Burdened by regulatory demands that hastened the retirement of her predecessor Mike Corbat, Citigroup's expenses and headcount have ballooned under Fraser. While competitors have been cutting jobs this year, Citigroup's staff levels remained at 240,000. That leaves Citigroup with the biggest workforce of any American bank except the larger and far more profitable JPMorgan.
An update on Fraser's plan and its financial impact will come in January along with fourth-quarter earnings.
The stakes are high for America's third-largest bank by assets. That's because, after decades of stock underperformance, missed targets and shifting goal posts, Fraser is taking steps analysts have long called for. Failure could mean renewed calls to unlock value by taking even more drastic actions like dismantling the company.
Fraser has vowed to boost Citigroup's returns to at least 11% in the next few years, a critical goal that would help the bank's stock recover. To get close, Citigroup needs to increase revenue, use its balance sheet more efficiently and cut costs. But revenue growth may be hard to achieve as the U.S. economy slows, leaving expense cuts the biggest lever to pull, according to analysts.

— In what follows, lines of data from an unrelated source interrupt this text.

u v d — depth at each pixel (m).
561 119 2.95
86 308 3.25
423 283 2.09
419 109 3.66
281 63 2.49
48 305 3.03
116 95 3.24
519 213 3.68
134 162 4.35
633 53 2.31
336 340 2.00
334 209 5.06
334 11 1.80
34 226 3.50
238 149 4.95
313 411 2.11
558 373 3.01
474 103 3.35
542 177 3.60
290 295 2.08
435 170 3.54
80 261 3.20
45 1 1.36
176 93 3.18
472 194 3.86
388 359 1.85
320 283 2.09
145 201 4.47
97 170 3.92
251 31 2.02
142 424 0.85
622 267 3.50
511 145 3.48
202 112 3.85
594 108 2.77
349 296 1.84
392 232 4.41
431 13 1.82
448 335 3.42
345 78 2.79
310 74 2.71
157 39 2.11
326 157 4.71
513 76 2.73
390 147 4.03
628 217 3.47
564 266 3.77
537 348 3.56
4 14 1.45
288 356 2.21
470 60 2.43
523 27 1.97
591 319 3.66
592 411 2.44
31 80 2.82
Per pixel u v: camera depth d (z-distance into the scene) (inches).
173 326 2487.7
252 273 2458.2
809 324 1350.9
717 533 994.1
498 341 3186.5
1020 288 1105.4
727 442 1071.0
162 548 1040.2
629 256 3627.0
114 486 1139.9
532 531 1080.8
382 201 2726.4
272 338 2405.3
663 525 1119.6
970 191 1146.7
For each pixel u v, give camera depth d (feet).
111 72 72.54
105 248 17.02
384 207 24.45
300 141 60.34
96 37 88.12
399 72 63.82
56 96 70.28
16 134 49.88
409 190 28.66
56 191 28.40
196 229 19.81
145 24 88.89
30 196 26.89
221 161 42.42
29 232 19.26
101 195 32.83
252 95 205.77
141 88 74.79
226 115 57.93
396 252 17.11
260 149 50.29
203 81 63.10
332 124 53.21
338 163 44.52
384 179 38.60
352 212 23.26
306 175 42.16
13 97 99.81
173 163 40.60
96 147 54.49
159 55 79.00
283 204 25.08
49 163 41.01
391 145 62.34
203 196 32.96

"Not one investor I've spoken to thinks they'll get to that return target in '25 or '26," analyst Mike Mayo of Wells Fargo said in an interview. "If they can't generate returns above their cost of capital, which is typically around 10%, they have no right to stay in business."

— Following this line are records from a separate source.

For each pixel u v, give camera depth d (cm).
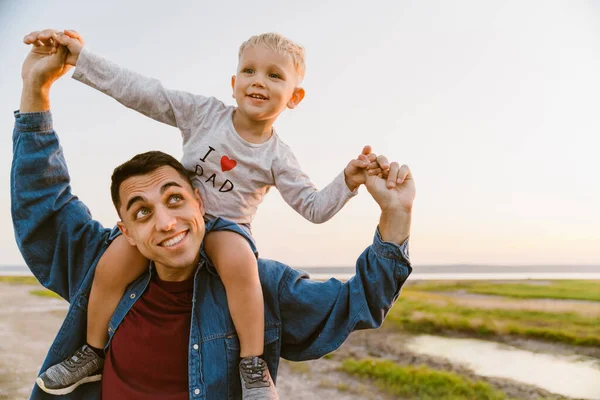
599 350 1392
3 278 3164
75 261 246
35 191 242
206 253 232
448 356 1314
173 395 222
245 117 252
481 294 2417
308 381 1154
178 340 226
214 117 251
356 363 1259
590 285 2883
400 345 1434
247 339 224
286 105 263
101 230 251
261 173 251
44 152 240
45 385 226
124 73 245
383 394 1062
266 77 249
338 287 245
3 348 1341
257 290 227
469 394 1060
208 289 233
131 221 213
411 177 237
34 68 237
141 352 226
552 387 1086
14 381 1073
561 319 1769
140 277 236
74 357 234
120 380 227
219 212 243
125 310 232
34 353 1307
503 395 1013
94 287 235
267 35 258
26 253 246
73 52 238
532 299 2266
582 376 1159
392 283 234
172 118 252
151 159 217
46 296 2286
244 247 228
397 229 233
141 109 249
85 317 240
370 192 234
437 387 1084
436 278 3409
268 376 222
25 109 240
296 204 252
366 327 240
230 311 226
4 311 1886
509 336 1548
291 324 243
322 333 239
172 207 212
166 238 208
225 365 225
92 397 239
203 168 244
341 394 1062
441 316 1814
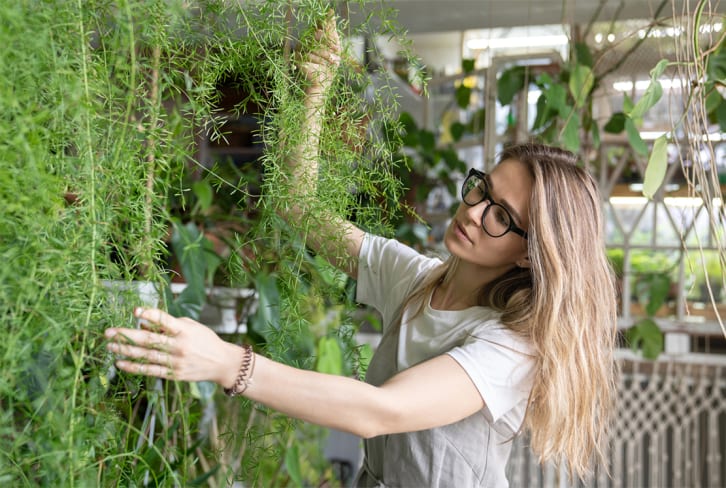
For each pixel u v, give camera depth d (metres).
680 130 2.98
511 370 1.29
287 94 1.23
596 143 2.49
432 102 4.21
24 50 0.82
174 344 0.94
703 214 3.36
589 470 1.53
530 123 3.18
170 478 1.11
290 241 1.33
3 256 0.80
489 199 1.38
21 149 0.79
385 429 1.14
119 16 0.90
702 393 3.19
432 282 1.54
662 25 2.06
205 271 2.03
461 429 1.43
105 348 0.97
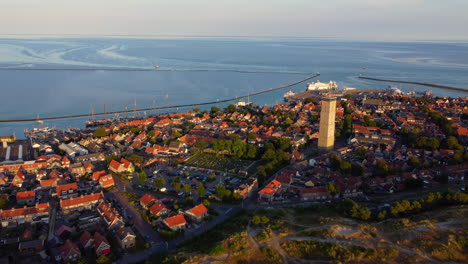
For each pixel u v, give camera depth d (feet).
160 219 581.53
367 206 611.06
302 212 601.62
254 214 586.86
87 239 505.25
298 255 457.27
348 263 430.20
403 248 459.32
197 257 454.40
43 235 535.60
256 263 442.09
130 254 492.95
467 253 443.32
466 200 590.55
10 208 625.82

Fraser put Titi Cole, Citigroup's head of legacy franchises, in charge of the reorganization, according to sources. Cole joined Citigroup in 2020 and is a veteran of Wells Fargo and Bank of America, institutions that have wrestled with expenses and headcount in the past.

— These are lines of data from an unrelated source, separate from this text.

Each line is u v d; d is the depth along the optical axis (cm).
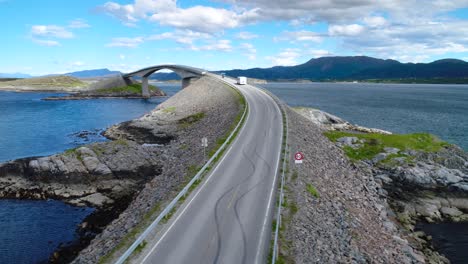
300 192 2630
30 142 6738
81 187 3997
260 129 4619
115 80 18450
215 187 2648
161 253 1747
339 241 2127
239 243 1841
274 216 2166
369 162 4675
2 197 3862
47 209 3600
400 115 11100
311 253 1845
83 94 16888
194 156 3791
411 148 4891
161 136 6481
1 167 4138
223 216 2161
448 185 4119
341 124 7144
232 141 4022
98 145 4516
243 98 7338
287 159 3341
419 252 2695
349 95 19800
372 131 6738
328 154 4384
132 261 1677
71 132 7744
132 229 2084
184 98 9900
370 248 2241
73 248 2838
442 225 3484
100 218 3381
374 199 3491
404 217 3488
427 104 14625
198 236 1916
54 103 13875
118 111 11556
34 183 4034
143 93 17600
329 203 2705
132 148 4644
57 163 4122
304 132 4931
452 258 2880
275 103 6800
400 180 4281
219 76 13025
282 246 1827
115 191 3950
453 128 8800
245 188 2625
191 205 2327
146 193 3206
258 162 3262
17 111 11169
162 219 2125
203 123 6469
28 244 2902
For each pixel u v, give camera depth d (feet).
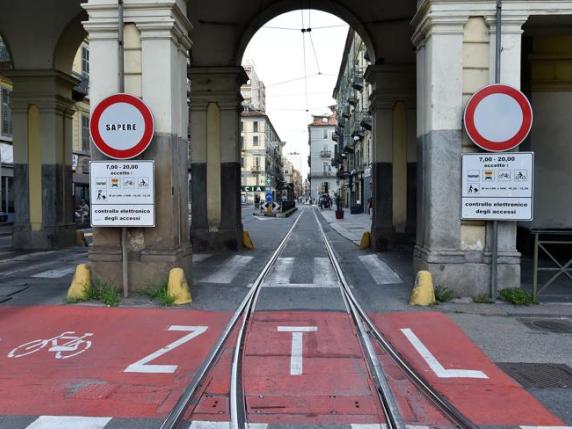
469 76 25.79
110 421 12.53
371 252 46.24
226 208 48.88
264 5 47.73
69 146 52.24
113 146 25.59
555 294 26.86
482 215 25.23
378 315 23.15
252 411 13.11
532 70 40.60
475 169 25.26
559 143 40.88
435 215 25.85
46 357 17.46
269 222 106.01
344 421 12.56
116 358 17.31
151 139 25.52
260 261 40.98
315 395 14.19
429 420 12.62
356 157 170.71
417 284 25.23
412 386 14.92
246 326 21.29
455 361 17.07
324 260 41.42
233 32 47.80
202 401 13.78
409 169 47.03
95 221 25.71
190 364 16.72
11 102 49.16
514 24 25.40
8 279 32.04
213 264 39.22
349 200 198.49
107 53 26.45
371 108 49.49
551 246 41.04
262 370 16.16
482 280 25.55
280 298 26.71
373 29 46.96
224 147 48.91
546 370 16.24
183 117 28.53
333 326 21.34
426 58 26.84
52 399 13.93
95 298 25.72
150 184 25.54
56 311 23.59
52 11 46.98
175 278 25.34
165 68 26.20
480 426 12.32
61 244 50.01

Boston Consulting Group has a key role as well. The consultants have been involved in mapping out the bank's organization charts, tracking key performance metrics and making recommendations.
Although the project's code name evokes the turquoise waters of Tahiti, employees have been anything but calm since Fraser's September announcement.
"Morale is super, super low," said one banker who left Citigroup recently and has been contacted by former colleagues. "They're saying, 'I don't know if I'm getting hit, or if my manager is getting hit.' People are bracing for the worst."
The ultimate number of layoffs will be determined in coming weeks as the massive project moves from management layers to rank-and-file workers. But some things are already clear, according to the people, who declined to be identified speaking about the confidential project.
Executives will see cuts beyond 10% because of Fraser's push to eliminate regional managers, co-heads and others with overlapping responsibilities, they said.
For instance, chiefs of staff and chief administrative officers across Citigroup will be pruned this month, said one of the people with knowledge of the situation.
Operations staff who supported businesses that have been divested or reorganized are also at higher risk of layoffs, said the people.
Even if Fraser announces a large reduction in workers, investors will probably need to see expenses drift lower before being convinced, said Pierre Buhler, a banking consultant with SSA & Co. That's because of the industry's track record of announcing expense plans only to see costs creep up.
Still, it's up to Fraser and her deputies to sign off on the overall plan, and they may opt to de-emphasize expense savings. The project is primarily about removing unnecessary layers to help Citigroup serve clients better, according to a current executive.
Publicly, the bank has only said that costs would start to ease in the second half of 2024.
Citigroup declined to comment beyond this statement:
"As we've said previously, we are committed to delivering the full potential of the bank and meeting our commitments to our stakeholders," a spokeswoman said. "We've acknowledged the actions we're taking to reorganize the firm involve some difficult, consequential decisions, but they're the right steps to align our structure to our strategy and deliver the plan we shared at our 2022 Investor Day."